Twitter produces a vast amount of data, with estimates that it’s 200 million or so users are producing over 500 million updates every day. Such a treasure trove of real time data is incredibly attractive to researchers hoping to mine it for trends on everything from the spread of flu to the potential for box office success.
Earlier this year the site announced a partnership with Gnip, an organization that touts themselves as the source for open social data, whereby select research institutions would be granted access to Twitter data from 2006 to the present day.
The pilot program, known as Twitter Data Grants, hopes to boost research by giving academics access to such a wealth of data. In the first few months of the pilot, Twitter revealed that it has already received over 1,300 research proposals from around the globe. Some of the projects announced for instance, include one to study foodborne gastrointestinal illness, whilst another will look to measure urban happiness.
How do people feel about their social posts being used in such a way? After all, participation in most forms of research is only done with the consent of those participating. Is it right that our data should be unceremoniously mined, even if to further scientific understanding?
A report from earlier this year set out to test just that hypothesis and found that generally speaking, opinion appears to be mixed amongst social media users. The small study of just 34 people saw participants asked their opinion on a range of topics surrounding the use of social media data in academic research. This could be for instance looking at tweets to gauge sentiment towards popular events or mining social profiles to see if we present ourselves differently on social vs professional networks.
Central to this of course is the issue of privacy, and how comfortable many users are with managing their privacy settings when online. The users in the study had generally neither tried to update their own settings, nor felt particularly comfortable doing so. It suggests that it’s dangerous for researchers to assume users are comfortable with their content being in the public domain by virtue of them not taking steps to prevent it being so.
Other users however were much more comfortable with the public nature of the web, arguing that it is inherently a public domain, and therefore you shouldn’t post anything online that you’re not comfortable being in the public domain. This was nevertheless a minority perspective, with most believing researchers should seek consent before including users in their studies. Suffice to say, for studies with large samples, this would represent quite the hurdle for academics.
A potential compromise could be with anonymising the data harvested so that reputations or security are not compromised, albeit this is sometimes easier said than done.
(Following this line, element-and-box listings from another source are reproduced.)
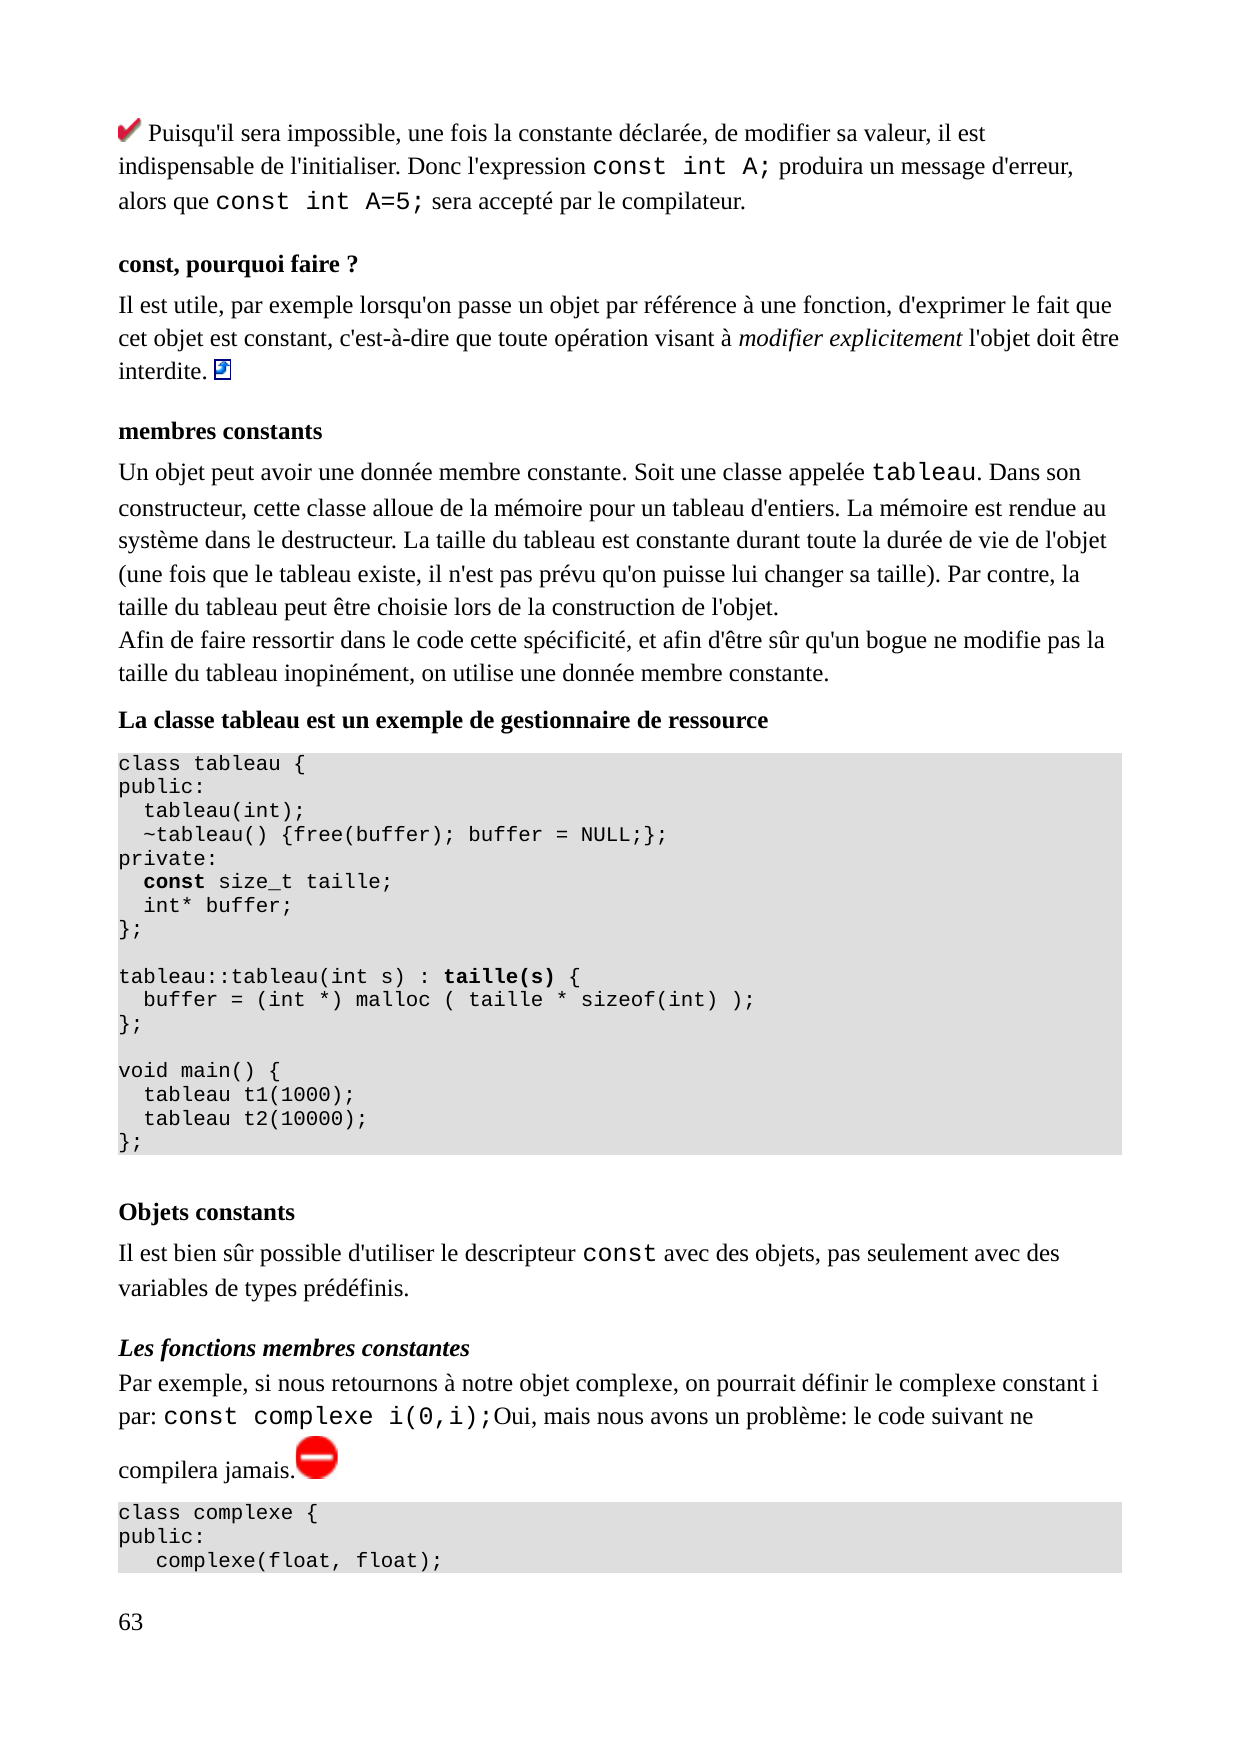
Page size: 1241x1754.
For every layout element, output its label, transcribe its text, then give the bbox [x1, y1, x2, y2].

text }; [118, 918, 1122, 942]
picture [118, 118, 142, 142]
text void main() { [118, 1060, 1122, 1084]
subtitle Les fonctions membres constantes [118, 1333, 1122, 1362]
text class complexe { [118, 1502, 1122, 1526]
picture [295, 1436, 338, 1479]
text tableau(int); [118, 800, 1122, 824]
text const size_t taille; [118, 871, 1122, 895]
text Par exemple, si nous retournons à notre objet complexe, on pourrait définir le complexe constant i par: const complexe i(0,i);Oui, mais nous avons un problème: le code suivant ne compilera jamais. [118, 1368, 1122, 1483]
text public: [118, 1526, 1122, 1550]
text tableau t1(1000); [118, 1084, 1122, 1108]
text }; [118, 1013, 1122, 1037]
text Il est utile, par exemple lorsqu'on passe un objet par référence à une fonction, d'exprimer le fait que cet objet est constant, c'est-à-dire que toute opération visant à modifier explicitement l'objet doit être interdite. [118, 290, 1122, 385]
text Puisqu'il sera impossible, une fois la constante déclarée, de modifier sa valeur, il est indispensable de l'initialiser. Donc l'expression const int A; produira un message d'erreur, alors que const int A=5; sera accepté par le compilateur. [118, 118, 1122, 217]
text La classe tableau est un exemple de gestionnaire de ressource [118, 705, 1122, 734]
picture [216, 361, 230, 378]
subtitle const, pourquoi faire ? [118, 249, 1122, 278]
text }; [118, 1131, 1122, 1155]
text tableau::tableau(int s) : taille(s) { [118, 966, 1122, 989]
text int* buffer; [118, 895, 1122, 918]
text Un objet peut avoir une donnée membre constante. Soit une classe appelée tableau. Dans son constructeur, cette classe alloue de la mémoire pour un tableau d'entiers. La mémoire est rendue au système dans le destructeur. La taille du tableau est constante durant toute la durée de vie de l'objet (une fois que le tableau existe, il n'est pas prévu qu'on puisse lui changer sa taille). Par contre, la taille du tableau peut être choisie lors de la construction de l'objet. Afin de faire ressortir dans le code cette spécificité, et afin d'être sûr qu'un bogue ne modifie pas la taille du tableau inopinément, on utilise une donnée membre constante. [118, 457, 1122, 686]
subtitle membres constants [118, 416, 1122, 445]
text private: [118, 847, 1122, 871]
text ~tableau() {free(buffer); buffer = NULL;}; [118, 824, 1122, 847]
text complexe(float, float); [118, 1550, 1122, 1573]
text buffer = (int *) malloc ( taille * sizeof(int) ); [118, 989, 1122, 1013]
text tableau t2(10000); [118, 1108, 1122, 1131]
text Il est bien sûr possible d'utiliser le descripteur const avec des objets, pas seulement avec des variables de types prédéfinis. [118, 1238, 1122, 1302]
text class tableau { [118, 753, 1122, 777]
text public: [118, 777, 1122, 800]
subtitle Objets constants [118, 1197, 1122, 1226]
Interestingly however, the biggest concern of those included in the study was neither the privacy or security of their data, but rather their skepticism that their data would be of any use. They reported that enough of their posts are exaggerated, incomplete or false to make drawing conclusions based upon them fraught with danger.
Couple this with the dichotomy of how we often behave online vs our behaviour offline and it suggests relying on such data is far from safe. After all, if we don’t behave offline as we do online, which is the most accurate version to draw conclusions from?
The sample is undoubtedly small, but in the absence of any other real research in this area it does nevertheless represent a start point to build from. This is almost certain to be a growth area so I’m sure further research will be undertaken to gain a better understanding of the role social data can play in academic research, and the various challenges that surround it.